*** GIVEN RECORDS ***

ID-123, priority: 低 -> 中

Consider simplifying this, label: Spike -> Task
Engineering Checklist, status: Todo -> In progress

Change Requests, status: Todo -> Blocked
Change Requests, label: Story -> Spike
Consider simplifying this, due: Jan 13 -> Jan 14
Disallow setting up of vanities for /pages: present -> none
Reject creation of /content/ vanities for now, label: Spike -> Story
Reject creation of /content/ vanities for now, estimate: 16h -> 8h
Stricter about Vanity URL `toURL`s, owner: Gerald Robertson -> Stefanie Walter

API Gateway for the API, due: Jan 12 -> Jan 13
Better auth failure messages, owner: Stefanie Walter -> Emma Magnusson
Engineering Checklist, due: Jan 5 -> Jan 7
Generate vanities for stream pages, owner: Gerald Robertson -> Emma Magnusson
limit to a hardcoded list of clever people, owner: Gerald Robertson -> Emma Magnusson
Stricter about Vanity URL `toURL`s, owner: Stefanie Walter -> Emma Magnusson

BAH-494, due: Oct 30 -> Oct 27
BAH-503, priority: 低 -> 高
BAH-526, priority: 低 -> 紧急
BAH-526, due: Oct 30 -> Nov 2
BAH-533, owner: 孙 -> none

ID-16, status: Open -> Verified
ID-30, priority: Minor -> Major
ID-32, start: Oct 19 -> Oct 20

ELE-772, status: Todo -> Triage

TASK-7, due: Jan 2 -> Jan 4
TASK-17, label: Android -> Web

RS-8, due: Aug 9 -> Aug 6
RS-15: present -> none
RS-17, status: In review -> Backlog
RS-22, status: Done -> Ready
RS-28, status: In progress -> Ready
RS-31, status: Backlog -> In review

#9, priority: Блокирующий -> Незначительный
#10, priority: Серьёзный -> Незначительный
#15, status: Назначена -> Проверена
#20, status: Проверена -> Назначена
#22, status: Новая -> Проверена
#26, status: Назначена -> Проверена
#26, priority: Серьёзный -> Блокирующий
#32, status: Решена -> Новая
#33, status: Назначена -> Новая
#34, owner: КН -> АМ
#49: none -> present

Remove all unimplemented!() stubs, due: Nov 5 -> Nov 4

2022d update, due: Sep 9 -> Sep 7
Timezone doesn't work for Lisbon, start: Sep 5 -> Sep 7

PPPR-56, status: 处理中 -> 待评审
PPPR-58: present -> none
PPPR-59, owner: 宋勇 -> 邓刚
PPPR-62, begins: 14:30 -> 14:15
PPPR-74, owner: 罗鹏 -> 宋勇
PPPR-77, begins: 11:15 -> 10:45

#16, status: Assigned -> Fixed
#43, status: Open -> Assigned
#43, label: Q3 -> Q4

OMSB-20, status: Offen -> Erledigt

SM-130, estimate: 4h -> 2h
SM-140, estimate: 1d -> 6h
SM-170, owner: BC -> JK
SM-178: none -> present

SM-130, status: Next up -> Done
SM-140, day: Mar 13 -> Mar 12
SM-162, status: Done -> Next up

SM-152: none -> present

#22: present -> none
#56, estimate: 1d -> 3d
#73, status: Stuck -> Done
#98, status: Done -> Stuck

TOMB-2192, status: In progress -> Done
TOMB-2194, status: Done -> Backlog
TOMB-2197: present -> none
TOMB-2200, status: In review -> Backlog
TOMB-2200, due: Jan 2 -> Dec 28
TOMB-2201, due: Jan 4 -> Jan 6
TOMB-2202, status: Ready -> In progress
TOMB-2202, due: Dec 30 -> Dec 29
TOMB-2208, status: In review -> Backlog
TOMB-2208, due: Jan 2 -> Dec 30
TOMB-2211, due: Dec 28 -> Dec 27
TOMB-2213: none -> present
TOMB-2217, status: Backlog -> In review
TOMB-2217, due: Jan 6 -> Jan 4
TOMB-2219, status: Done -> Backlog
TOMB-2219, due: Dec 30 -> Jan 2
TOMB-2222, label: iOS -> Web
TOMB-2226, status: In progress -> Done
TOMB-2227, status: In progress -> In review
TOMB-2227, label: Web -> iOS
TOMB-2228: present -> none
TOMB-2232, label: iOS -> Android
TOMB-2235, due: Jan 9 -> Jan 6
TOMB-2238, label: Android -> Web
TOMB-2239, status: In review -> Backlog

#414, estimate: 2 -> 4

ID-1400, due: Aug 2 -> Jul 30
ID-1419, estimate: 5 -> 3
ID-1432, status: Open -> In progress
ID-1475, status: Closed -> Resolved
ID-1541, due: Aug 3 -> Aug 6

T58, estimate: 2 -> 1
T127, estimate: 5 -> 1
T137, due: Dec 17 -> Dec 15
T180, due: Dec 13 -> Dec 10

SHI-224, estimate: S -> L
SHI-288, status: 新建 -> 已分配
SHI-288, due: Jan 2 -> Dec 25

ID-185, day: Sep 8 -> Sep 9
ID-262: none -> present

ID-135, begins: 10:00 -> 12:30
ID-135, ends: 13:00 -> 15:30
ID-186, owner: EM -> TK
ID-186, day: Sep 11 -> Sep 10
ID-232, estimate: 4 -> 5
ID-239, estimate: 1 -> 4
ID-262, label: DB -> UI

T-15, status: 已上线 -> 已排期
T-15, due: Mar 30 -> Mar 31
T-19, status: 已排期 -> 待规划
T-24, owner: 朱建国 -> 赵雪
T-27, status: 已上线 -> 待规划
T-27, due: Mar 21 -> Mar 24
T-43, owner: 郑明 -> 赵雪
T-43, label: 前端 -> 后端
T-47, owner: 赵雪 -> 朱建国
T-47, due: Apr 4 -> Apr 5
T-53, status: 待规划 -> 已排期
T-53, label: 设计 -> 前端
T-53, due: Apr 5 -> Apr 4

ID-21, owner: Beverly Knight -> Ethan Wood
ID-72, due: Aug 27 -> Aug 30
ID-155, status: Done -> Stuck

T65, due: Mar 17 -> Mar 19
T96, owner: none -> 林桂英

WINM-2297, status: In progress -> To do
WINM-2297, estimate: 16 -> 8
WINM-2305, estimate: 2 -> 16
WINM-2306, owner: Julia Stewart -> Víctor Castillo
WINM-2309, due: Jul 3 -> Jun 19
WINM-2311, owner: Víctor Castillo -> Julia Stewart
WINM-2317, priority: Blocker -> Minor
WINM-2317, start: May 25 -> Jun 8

*** End of GIVEN RECORDS ***

* YOUR GOAL *
Write the records out once more, exactly as shown.

* OUTPUT FOR THIS TASK *
ID-123, priority: 低 -> 中

Consider simplifying this, label: Spike -> Task
Engineering Checklist, status: Todo -> In progress

Change Requests, status: Todo -> Blocked
Change Requests, label: Story -> Spike
Consider simplifying this, due: Jan 13 -> Jan 14
Disallow setting up of vanities for /pages: present -> none
Reject creation of /content/ vanities for now, label: Spike -> Story
Reject creation of /content/ vanities for now, estimate: 16h -> 8h
Stricter about Vanity URL `toURL`s, owner: Gerald Robertson -> Stefanie Walter

API Gateway for the API, due: Jan 12 -> Jan 13
Better auth failure messages, owner: Stefanie Walter -> Emma Magnusson
Engineering Checklist, due: Jan 5 -> Jan 7
Generate vanities for stream pages, owner: Gerald Robertson -> Emma Magnusson
limit to a hardcoded list of clever people, owner: Gerald Robertson -> Emma Magnusson
Stricter about Vanity URL `toURL`s, owner: Stefanie Walter -> Emma Magnusson

BAH-494, due: Oct 30 -> Oct 27
BAH-503, priority: 低 -> 高
BAH-526, priority: 低 -> 紧急
BAH-526, due: Oct 30 -> Nov 2
BAH-533, owner: 孙 -> none

ID-16, status: Open -> Verified
ID-30, priority: Minor -> Major
ID-32, start: Oct 19 -> Oct 20

ELE-772, status: Todo -> Triage

TASK-7, due: Jan 2 -> Jan 4
TASK-17, label: Android -> Web

RS-8, due: Aug 9 -> Aug 6
RS-15: present -> none
RS-17, status: In review -> Backlog
RS-22, status: Done -> Ready
RS-28, status: In progress -> Ready
RS-31, status: Backlog -> In review

#9, priority: Блокирующий -> Незначительный
#10, priority: Серьёзный -> Незначительный
#15, status: Назначена -> Проверена
#20, status: Проверена -> Назначена
#22, status: Новая -> Проверена
#26, status: Назначена -> Проверена
#26, priority: Серьёзный -> Блокирующий
#32, status: Решена -> Новая
#33, status: Назначена -> Новая
#34, owner: КН -> АМ
#49: none -> present

Remove all unimplemented!() stubs, due: Nov 5 -> Nov 4

2022d update, due: Sep 9 -> Sep 7
Timezone doesn't work for Lisbon, start: Sep 5 -> Sep 7

PPPR-56, status: 处理中 -> 待评审
PPPR-58: present -> none
PPPR-59, owner: 宋勇 -> 邓刚
PPPR-62, begins: 14:30 -> 14:15
PPPR-74, owner: 罗鹏 -> 宋勇
PPPR-77, begins: 11:15 -> 10:45

#16, status: Assigned -> Fixed
#43, status: Open -> Assigned
#43, label: Q3 -> Q4

OMSB-20, status: Offen -> Erledigt

SM-130, estimate: 4h -> 2h
SM-140, estimate: 1d -> 6h
SM-170, owner: BC -> JK
SM-178: none -> present

SM-130, status: Next up -> Done
SM-140, day: Mar 13 -> Mar 12
SM-162, status: Done -> Next up

SM-152: none -> present

#22: present -> none
#56, estimate: 1d -> 3d
#73, status: Stuck -> Done
#98, status: Done -> Stuck

TOMB-2192, status: In progress -> Done
TOMB-2194, status: Done -> Backlog
TOMB-2197: present -> none
TOMB-2200, status: In review -> Backlog
TOMB-2200, due: Jan 2 -> Dec 28
TOMB-2201, due: Jan 4 -> Jan 6
TOMB-2202, status: Ready -> In progress
TOMB-2202, due: Dec 30 -> Dec 29
TOMB-2208, status: In review -> Backlog
TOMB-2208, due: Jan 2 -> Dec 30
TOMB-2211, due: Dec 28 -> Dec 27
TOMB-2213: none -> present
TOMB-2217, status: Backlog -> In review
TOMB-2217, due: Jan 6 -> Jan 4
TOMB-2219, status: Done -> Backlog
TOMB-2219, due: Dec 30 -> Jan 2
TOMB-2222, label: iOS -> Web
TOMB-2226, status: In progress -> Done
TOMB-2227, status: In progress -> In review
TOMB-2227, label: Web -> iOS
TOMB-2228: present -> none
TOMB-2232, label: iOS -> Android
TOMB-2235, due: Jan 9 -> Jan 6
TOMB-2238, label: Android -> Web
TOMB-2239, status: In review -> Backlog

#414, estimate: 2 -> 4

ID-1400, due: Aug 2 -> Jul 30
ID-1419, estimate: 5 -> 3
ID-1432, status: Open -> In progress
ID-1475, status: Closed -> Resolved
ID-1541, due: Aug 3 -> Aug 6

T58, estimate: 2 -> 1
T127, estimate: 5 -> 1
T137, due: Dec 17 -> Dec 15
T180, due: Dec 13 -> Dec 10

SHI-224, estimate: S -> L
SHI-288, status: 新建 -> 已分配
SHI-288, due: Jan 2 -> Dec 25

ID-185, day: Sep 8 -> Sep 9
ID-262: none -> present

ID-135, begins: 10:00 -> 12:30
ID-135, ends: 13:00 -> 15:30
ID-186, owner: EM -> TK
ID-186, day: Sep 11 -> Sep 10
ID-232, estimate: 4 -> 5
ID-239, estimate: 1 -> 4
ID-262, label: DB -> UI

T-15, status: 已上线 -> 已排期
T-15, due: Mar 30 -> Mar 31
T-19, status: 已排期 -> 待规划
T-24, owner: 朱建国 -> 赵雪
T-27, status: 已上线 -> 待规划
T-27, due: Mar 21 -> Mar 24
T-43, owner: 郑明 -> 赵雪
T-43, label: 前端 -> 后端
T-47, owner: 赵雪 -> 朱建国
T-47, due: Apr 4 -> Apr 5
T-53, status: 待规划 -> 已排期
T-53, label: 设计 -> 前端
T-53, due: Apr 5 -> Apr 4

ID-21, owner: Beverly Knight -> Ethan Wood
ID-72, due: Aug 27 -> Aug 30
ID-155, status: Done -> Stuck

T65, due: Mar 17 -> Mar 19
T96, owner: none -> 林桂英

WINM-2297, status: In progress -> To do
WINM-2297, estimate: 16 -> 8
WINM-2305, estimate: 2 -> 16
WINM-2306, owner: Julia Stewart -> Víctor Castillo
WINM-2309, due: Jul 3 -> Jun 19
WINM-2311, owner: Víctor Castillo -> Julia Stewart
WINM-2317, priority: Blocker -> Minor
WINM-2317, start: May 25 -> Jun 8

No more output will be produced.